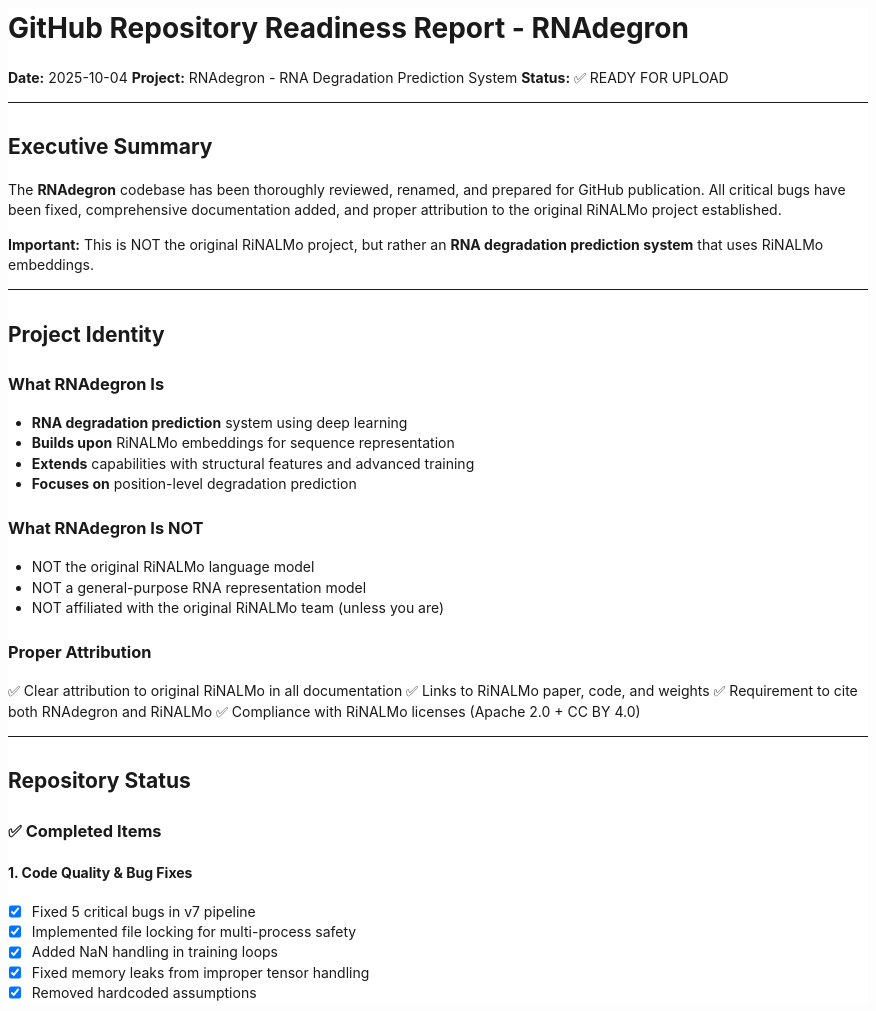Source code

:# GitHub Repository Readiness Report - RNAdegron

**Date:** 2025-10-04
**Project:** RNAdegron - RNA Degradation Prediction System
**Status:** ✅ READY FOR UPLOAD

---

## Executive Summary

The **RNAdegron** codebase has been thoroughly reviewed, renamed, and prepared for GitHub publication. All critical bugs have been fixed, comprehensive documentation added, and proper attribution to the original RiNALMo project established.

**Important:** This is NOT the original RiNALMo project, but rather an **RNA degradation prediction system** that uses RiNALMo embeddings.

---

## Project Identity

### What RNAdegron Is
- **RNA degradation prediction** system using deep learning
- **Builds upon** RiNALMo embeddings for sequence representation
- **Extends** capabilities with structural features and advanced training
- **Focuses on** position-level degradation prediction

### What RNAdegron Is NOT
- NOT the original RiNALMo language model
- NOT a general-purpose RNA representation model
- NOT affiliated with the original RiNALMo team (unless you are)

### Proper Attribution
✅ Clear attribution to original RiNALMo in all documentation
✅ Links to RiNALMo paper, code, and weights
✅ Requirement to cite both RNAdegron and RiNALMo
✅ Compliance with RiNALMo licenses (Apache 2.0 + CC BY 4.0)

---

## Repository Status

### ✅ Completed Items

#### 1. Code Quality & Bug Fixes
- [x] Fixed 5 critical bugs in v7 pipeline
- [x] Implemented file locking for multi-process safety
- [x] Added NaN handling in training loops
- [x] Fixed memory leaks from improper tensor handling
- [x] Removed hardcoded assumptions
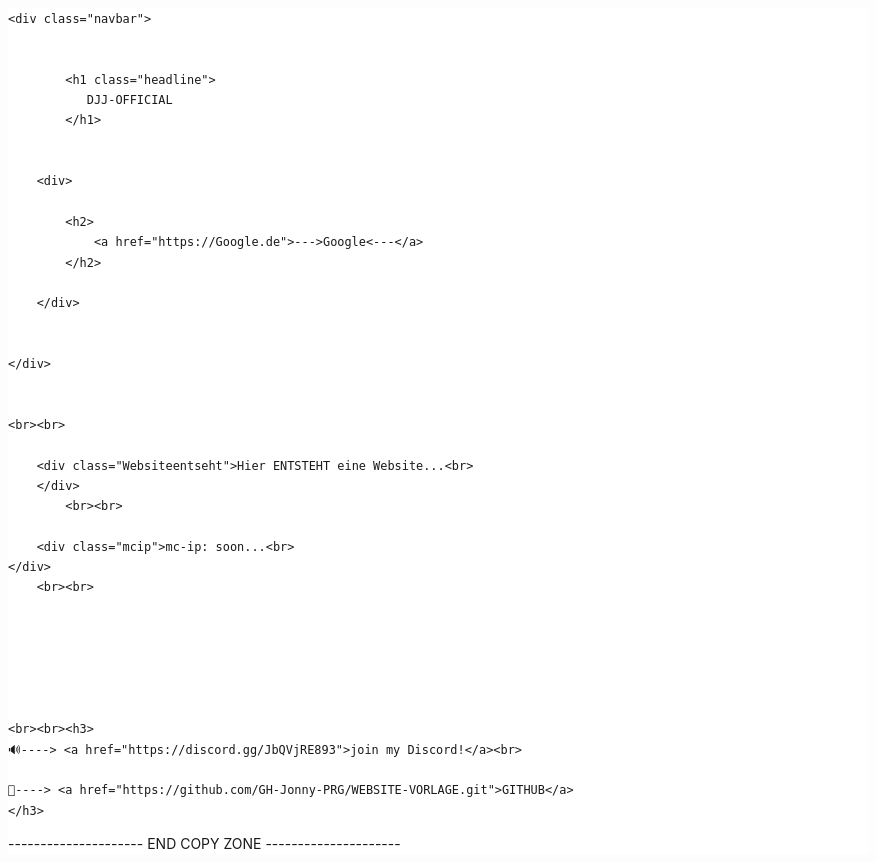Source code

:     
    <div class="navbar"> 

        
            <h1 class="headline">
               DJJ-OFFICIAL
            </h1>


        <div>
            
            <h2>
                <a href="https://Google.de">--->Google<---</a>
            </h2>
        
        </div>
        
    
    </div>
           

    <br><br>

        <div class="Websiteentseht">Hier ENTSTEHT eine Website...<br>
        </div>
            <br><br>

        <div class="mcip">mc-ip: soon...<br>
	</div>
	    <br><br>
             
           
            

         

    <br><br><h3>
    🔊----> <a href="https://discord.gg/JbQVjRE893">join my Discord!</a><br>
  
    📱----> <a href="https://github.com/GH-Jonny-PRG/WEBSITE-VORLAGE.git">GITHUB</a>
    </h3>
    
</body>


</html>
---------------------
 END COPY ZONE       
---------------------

::::

Rewrite every line of the data above as a Markdown table with two columns, Row and Line, numbering the rows in order and leaving out blank lines. Omit the pictures.

| Row | Line |
|---|---|
| 1 | Source code |
| 2 | :# GitHub Repository Readiness Report - RNAdegron |
| 3 | **Date:** 2025-10-04 |
| 4 | **Project:** RNAdegron - RNA Degradation Prediction System |
| 5 | **Status:** ✅ READY FOR UPLOAD |
| 6 | --- |
| 7 | ## Executive Summary |
| 8 | The **RNAdegron** codebase has been thoroughly reviewed, renamed, and prepared for GitHub publication. All critical bugs have been fixed, comprehensive documentation added, and proper attribution to the original RiNALMo project established. |
| 9 | **Important:** This is NOT the original RiNALMo project, but rather an **RNA degradation prediction system** that uses RiNALMo embeddings. |
| 10 | --- |
| 11 | ## Project Identity |
| 12 | ### What RNAdegron Is |
| 13 | - **RNA degradation prediction** system using deep learning |
| 14 | - **Builds upon** RiNALMo embeddings for sequence representation |
| 15 | - **Extends** capabilities with structural features and advanced training |
| 16 | - **Focuses on** position-level degradation prediction |
| 17 | ### What RNAdegron Is NOT |
| 18 | - NOT the original RiNALMo language model |
| 19 | - NOT a general-purpose RNA representation model |
| 20 | - NOT affiliated with the original RiNALMo team (unless you are) |
| 21 | ### Proper Attribution |
| 22 | ✅ Clear attribution to original RiNALMo in all documentation |
| 23 | ✅ Links to RiNALMo paper, code, and weights |
| 24 | ✅ Requirement to cite both RNAdegron and RiNALMo |
| 25 | ✅ Compliance with RiNALMo licenses (Apache 2.0 + CC BY 4.0) |
| 26 | --- |
| 27 | ## Repository Status |
| 28 | ### ✅ Completed Items |
| 29 | #### 1. Code Quality & Bug Fixes |
| 30 | - [x] Fixed 5 critical bugs in v7 pipeline |
| 31 | - [x] Implemented file locking for multi-process safety |
| 32 | - [x] Added NaN handling in training loops |
| 33 | - [x] Fixed memory leaks from improper tensor handling |
| 34 | - [x] Removed hardcoded assumptions |
| 35 | Source code |
| 36 | :      |
| 37 |     <div class="navbar">  |
| 38 |             <h1 class="headline"> |
| 39 |                DJJ-OFFICIAL |
| 40 |             </h1> |
| 41 |         <div> |
| 42 |             <h2> |
| 43 |                 <a href="https://Google.de">--->Google<---</a> |
| 44 |             </h2> |
| 45 |         </div> |
| 46 |     </div> |
| 47 |     <br><br> |
| 48 |         <div class="Websiteentseht">Hier ENTSTEHT eine Website...<br> |
| 49 |         </div> |
| 50 |             <br><br> |
| 51 |         <div class="mcip">mc-ip: soon...<br> |
| 52 | 	</div> |
| 53 | 	    <br><br> |
| 54 |     <br><br><h3> |
| 55 |     🔊----> <a href="https://discord.gg/JbQVjRE893">join my Discord!</a><br> |
| 56 |     📱----> <a href="https://github.com/GH-Jonny-PRG/WEBSITE-VORLAGE.git">GITHUB</a> |
| 57 |     </h3> |
| 58 | </body> |
| 59 | </html> |
| 60 | --------------------- |
| 61 |  END COPY ZONE        |
| 62 | --------------------- |